◆ Your objective ◆
Each record should be copied exactly into the answer, and no picture should go with it.

◆ Provided data ◆
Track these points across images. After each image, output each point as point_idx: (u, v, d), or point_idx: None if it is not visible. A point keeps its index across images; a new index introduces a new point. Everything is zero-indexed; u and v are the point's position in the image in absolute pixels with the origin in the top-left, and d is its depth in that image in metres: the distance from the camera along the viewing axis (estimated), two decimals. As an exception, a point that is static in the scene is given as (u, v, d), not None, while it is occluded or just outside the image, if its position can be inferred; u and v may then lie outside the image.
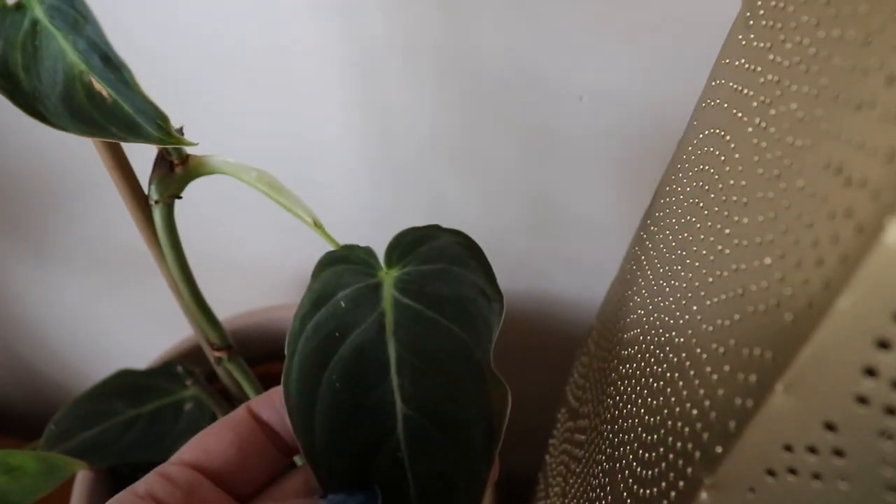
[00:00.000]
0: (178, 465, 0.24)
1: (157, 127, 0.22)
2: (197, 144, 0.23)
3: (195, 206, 0.37)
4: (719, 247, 0.21)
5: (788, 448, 0.17)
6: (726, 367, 0.19)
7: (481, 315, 0.24)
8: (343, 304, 0.24)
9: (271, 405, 0.25)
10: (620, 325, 0.30)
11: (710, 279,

◆ Output for this exercise ◆
Track these points across images. After each image, output each point as point_idx: (u, v, d), or point_idx: None if it is not visible. A point keeps its index across images; a new index introduces a new point. Everything is zero-indexed; u and v are the point's position in the image in absolute pixels with the origin in the top-left, and d is its depth in that image in metres: the distance from the camera along the viewing axis (estimated), two decimals. As an exception, a point that is static in the scene is given as (u, v, d), not None, while it is occluded or just outside the image, if its position can be inferred; u and v may then lie outside the image.
[00:00.000]
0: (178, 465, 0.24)
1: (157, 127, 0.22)
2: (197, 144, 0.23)
3: (195, 206, 0.37)
4: (719, 247, 0.21)
5: (788, 448, 0.17)
6: (726, 367, 0.19)
7: (481, 315, 0.24)
8: (343, 304, 0.24)
9: (271, 405, 0.25)
10: (620, 325, 0.30)
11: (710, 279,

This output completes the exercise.